It seems the BC government has never heard the aphorism “Those who do not learn from history are doomed to repeat it.”
If provincial leaders ever heard George Santayana’s famous words, they didn’t seem to have made much of an impact. Otherwise, we wouldn’t be discussing a provincial wolf cull again.
The idea of culling wolves was tried in the 1980s, to great public opposition. From 1982 to 1986, 798 wolves were killed, according to the Northern Lights Wildlife Wolf Centre.
Yet caribou populations didn’t rebound and here we are again, with the province once again suggesting that the best way to help those dwindling caribou herds is to get up in a helicopter and kill wolves. The helicopter, presumably, makes it easier to cover more ground and get more of those dastardly wolves in a single outing.
It’s not even supported by government experts. According to a report prepared by Ministry of Forests, Lands and Natural Resource Operations, a cull would need to kill at least 80 per cent of the wolf population and keep it up for more than five years.

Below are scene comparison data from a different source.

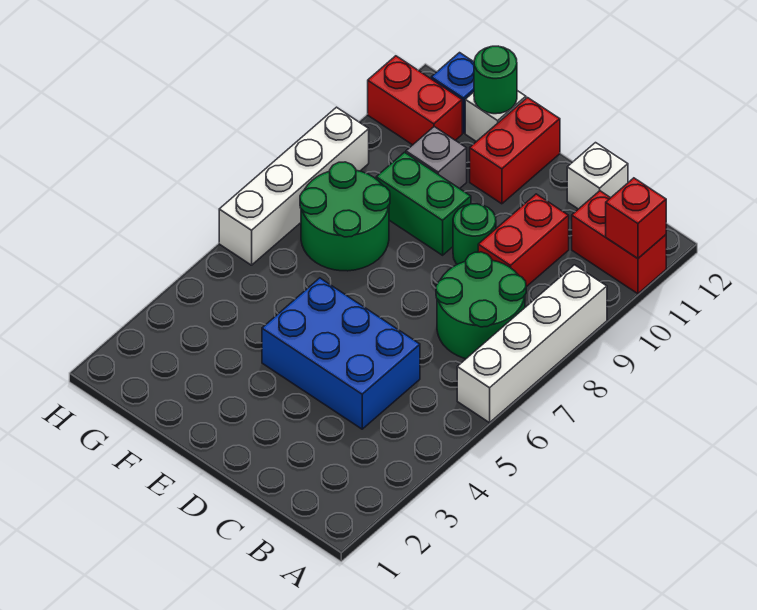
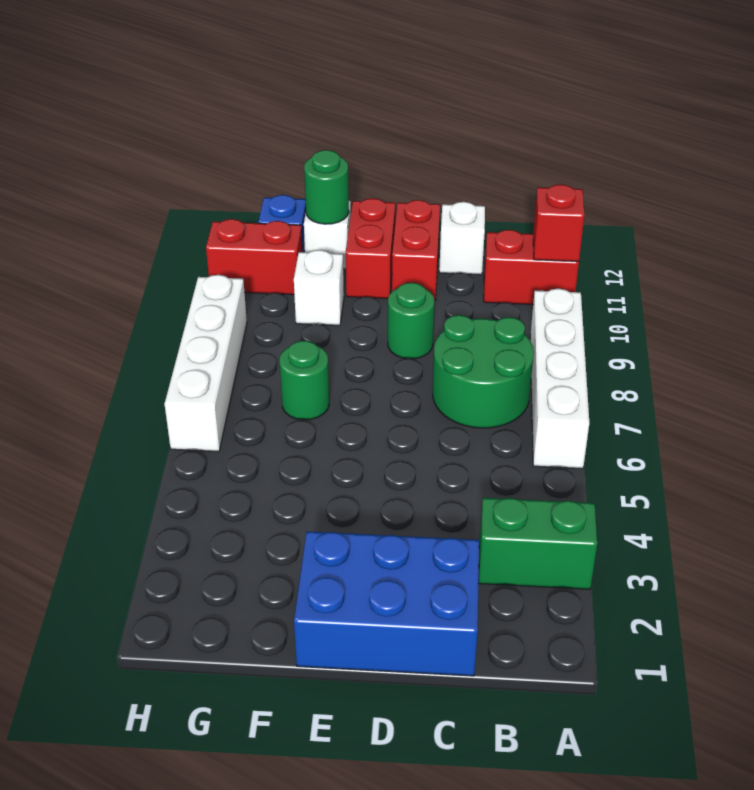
blue 2x3 brick [262,278,420,429] -> blue 2x3 brick moved to [294,531,479,676]
red 1x2 brick [478,194,569,287] -> red 1x2 brick moved to [392,200,440,300]
green 1x2 brick [376,152,471,255] -> green 1x2 brick moved to [479,498,597,589]
green 2x2 round brick [300,162,390,271] -> green 1x1 round brick [279,341,329,420]
grey 1x1 brick [406,127,467,189] -> white 1x1 brick [294,250,344,325]

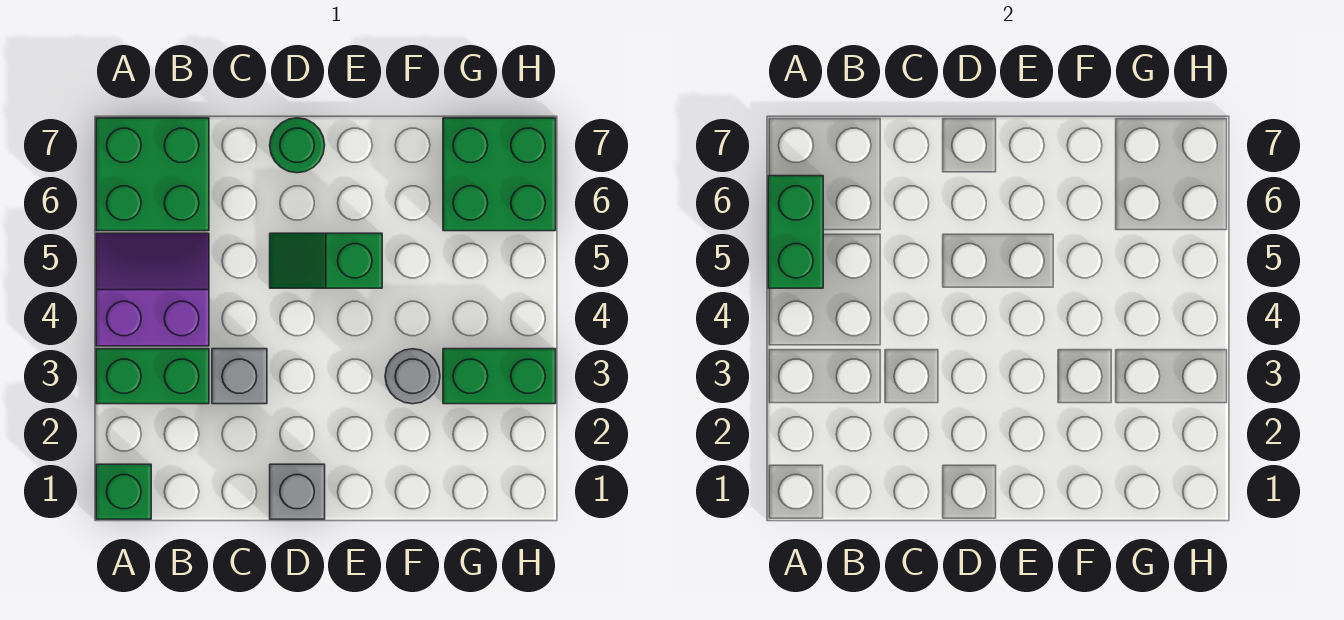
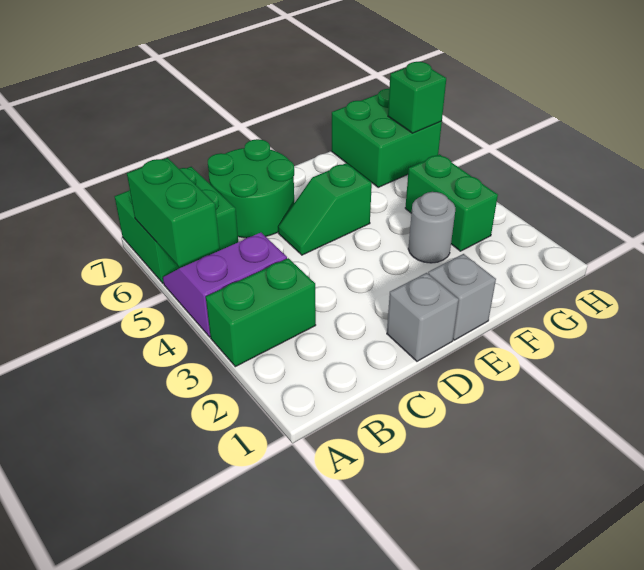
green 1x1 brick [96,464,151,519] -> green 1x1 brick moved to [388,62,446,133]
grey 1x1 brick [212,349,267,404] -> grey 1x1 brick moved to [428,254,496,340]
green 1x1 round brick [270,118,325,173] -> green 2x2 round brick [208,139,294,238]
green 1x2 brick [443,349,556,404] -> green 1x2 brick turned to [405,154,498,251]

Even then, the report said a cull is only a short-term solution, since wolf populations quickly recover and the long-term effects on the ecology could bring worse problems.
But whether or not a wolf cull would be effective isn’t really the best question to be asking.
Culls only offer a solution to the immediate problem. Killing wolves prevents them from eating caribou, but the real problem starts with human encroachment on their habitat.
That isn’t going to be solved by a few less, or even a lot less, wolves.
What we, as a society, need to be asking is what are the alternatives to killing these animals, rather than going to a cull as a first solution.